Trust your gut. It seems like the very fact that you were fishing for responses leads me to believe that you are skeptical. Why do they not want a contract?! As others have mentioned, they demand contracts when it is in their favor. And I doubt that they have a lack of attorneys who can review this contract.
From contributor A:
Get used to these terms if you want to work for corporate America. I used to work for a big corporation that would only do business on a P.O. They had a shop in-house that would get cut off by suppliers regularly because they couldn't pay their bills on the supplier’s terms. No big deal, find another supplier.
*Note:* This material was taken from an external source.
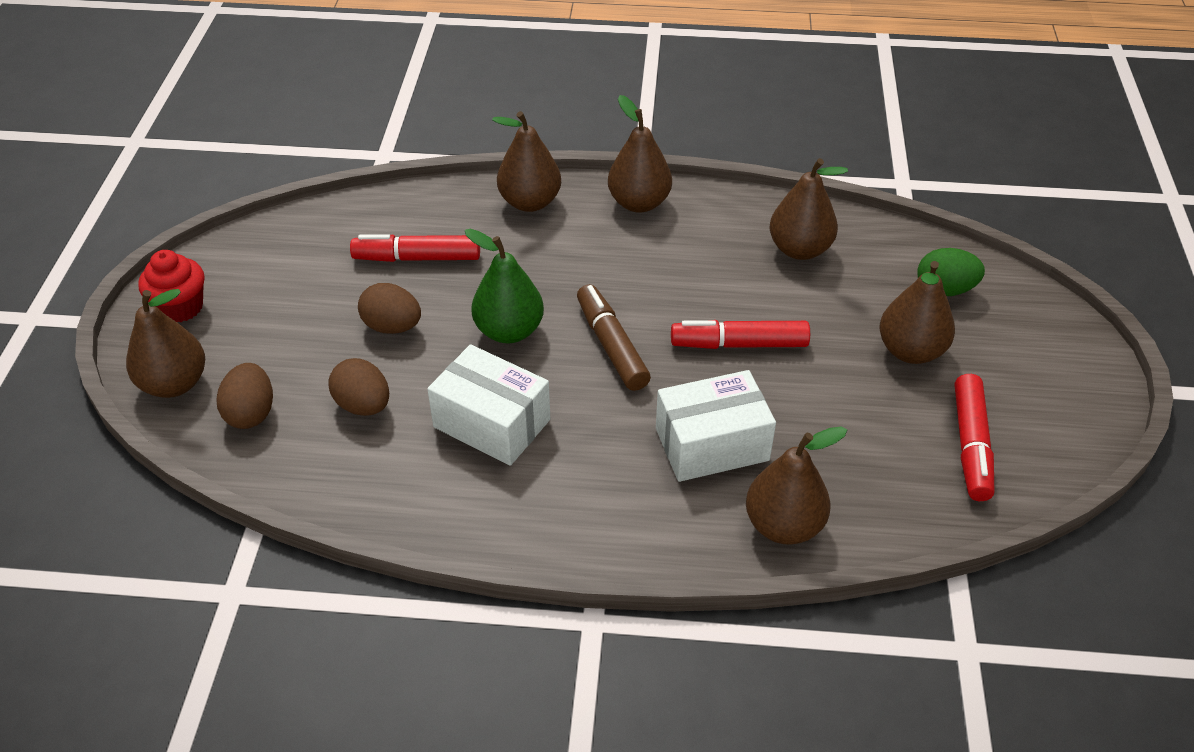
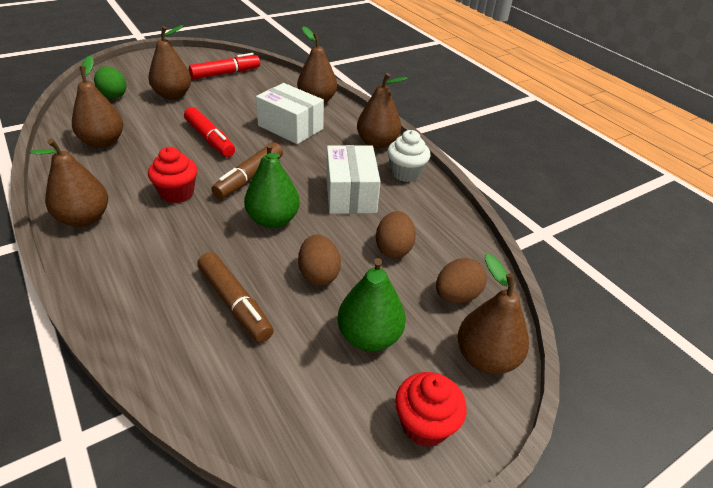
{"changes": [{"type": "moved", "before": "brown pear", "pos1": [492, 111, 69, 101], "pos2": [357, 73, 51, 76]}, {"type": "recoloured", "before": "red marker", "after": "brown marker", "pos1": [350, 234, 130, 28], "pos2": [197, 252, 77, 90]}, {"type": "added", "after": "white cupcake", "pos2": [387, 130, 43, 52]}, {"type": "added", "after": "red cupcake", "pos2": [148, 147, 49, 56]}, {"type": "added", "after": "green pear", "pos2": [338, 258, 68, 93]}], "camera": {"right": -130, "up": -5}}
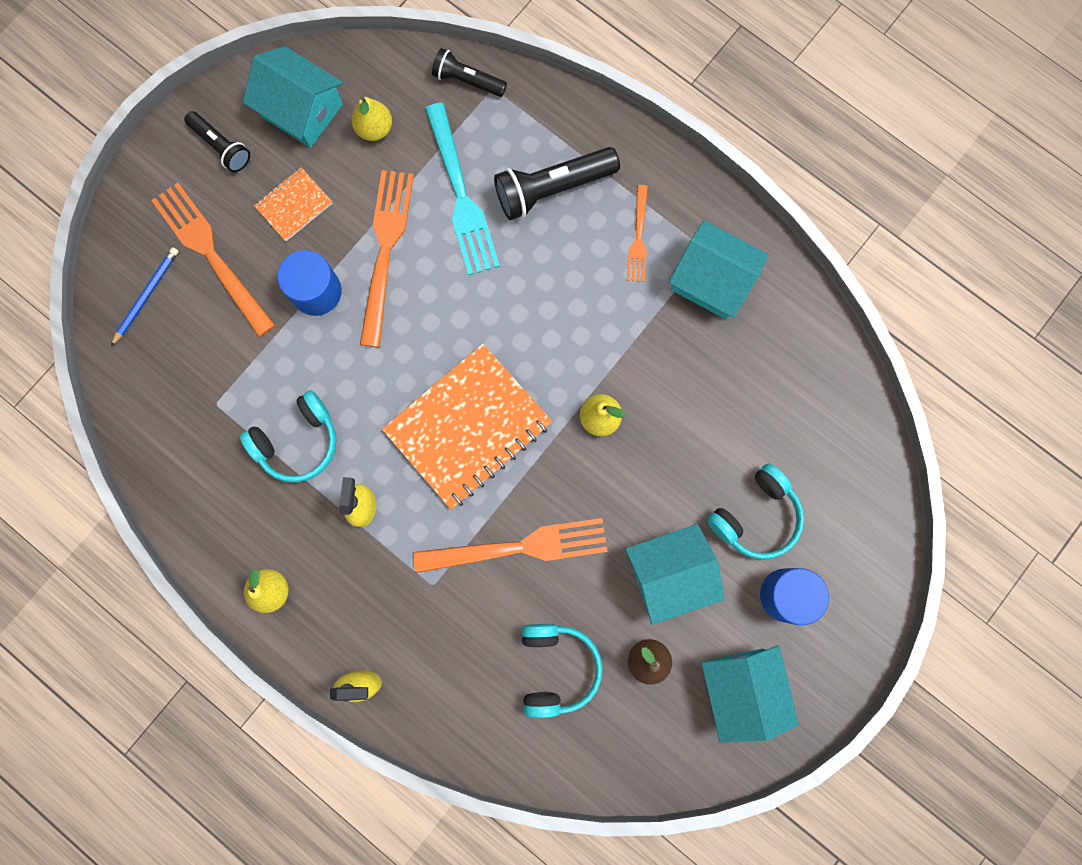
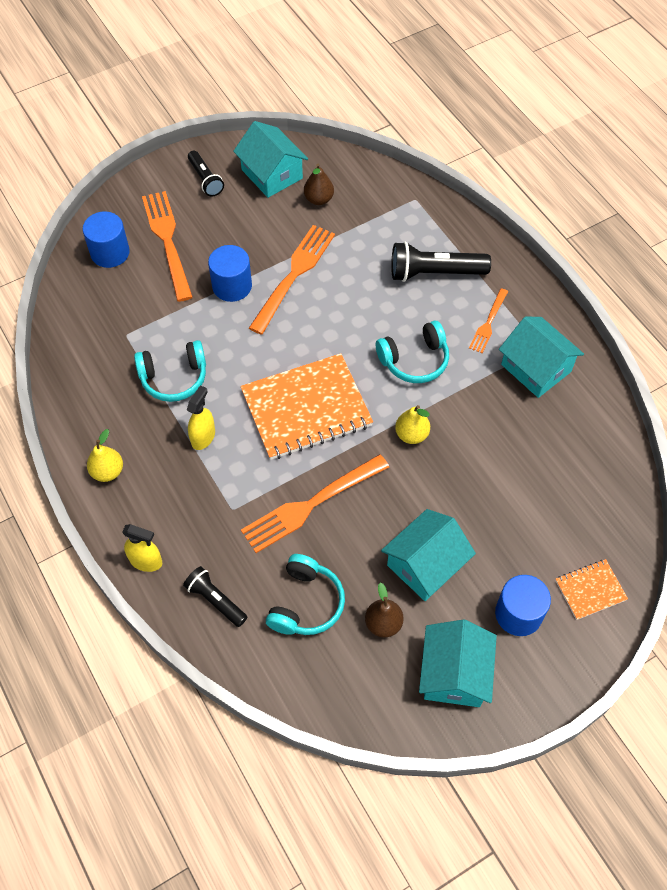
{"changes": [{"type": "moved", "before": "black flashlight", "pos1": [432, 48, 75, 49], "pos2": [183, 566, 64, 61]}, {"type": "recoloured", "before": "yellow pear", "after": "brown pear", "pos1": [351, 96, 41, 45], "pos2": [304, 164, 30, 41]}, {"type": "removed", "before": "turquoise fork", "pos1": [425, 103, 75, 172]}, {"type": "moved", "before": "orange notebook", "pos1": [254, 167, 78, 74], "pos2": [555, 559, 73, 61]}, {"type": "replaced", "before": "blue pencil", "after": "blue cylinder", "pos1": [111, 247, 68, 99], "pos2": [82, 212, 48, 56]}, {"type": "moved", "before": "turquoise headphones", "pos1": [707, 464, 97, 96], "pos2": [376, 321, 73, 62]}, {"type": "turned", "before": "orange fork", "pos1": [413, 518, 194, 55], "pos2": [241, 454, 148, 99], "turn": 135}, {"type": "turned", "before": "turquoise house", "pos1": [625, 524, 100, 101], "pos2": [381, 509, 95, 92], "turn": -45}], "camera": {"right": 20, "up": -20}}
Lots of companies are eager for the sale and will extend credit on a P.O. thinking that it is a good risk. Usually you will get paid (eventually) after everyone is happy and the invoices find their way through the system. This could be a long enough wait that you will be broke and out of business by the time you get paid if your pockets aren't deep enough.
Everyone wants the pricing of the hungry small guy and the terms of the big guy who can afford to wait to get paid. I have seen people get a deposit before when it was "not the way they do things" but you need to know which strings to pull. From what I've seen this requires having a good personal relationship with whoever approves the invoices to be paid (probably someone in the purchasing department).
From contributor C:
Is there a GC in between you and the Bank? I get 50% down from corporations all the time. It is usually not a problem. I don't think the person in this bank has much purchasing savvy. The contracting industry uses these terms a lot because they are undercapitalized and typically screw and get screwed especially in residential markets. Highly reputable firms that use this method expect to pay for 120 days of interest in the deal and the prices are a lot higher. If you are unsure or uncomfortable about any of the details run away from this customer.
From contributor N:
I work for corporate America and a Fortune 50 business. We never ever accept terms of any other company - not even mega corporations like GE. If we need to we call legal and they call there legal and we spend $200K writing new terms for a $1M project losing any savings we negotiated. Accept their terms but adjust your price to receive payment 90 days after delivery (i.e. interest and opportunity cost.) Do this if you want the business and if there is a chance for more business from them.
Contracts are only worth the paper they are written on. Pull a Dunns and Bradstreet report and see if they pay their bills. You can break a contract and never pay a dime - it happens all the time. If they are a company with a good history and the business is worth it increase your price and take the PO. Price it to make the risk worth while.
From contributor N:
Good luck on the job. I understand that contracts make everyone feel safer but the truth is that they are not worth a dime if the integrity of the corporation or individual who signs on the dotted line is lacking. Like it or not that is the way it is. I do not mean to be misunderstood, contracts are good. We should use contracts. If someone refuses to sign then you as the business owner need to weigh the risks and either accept them or not.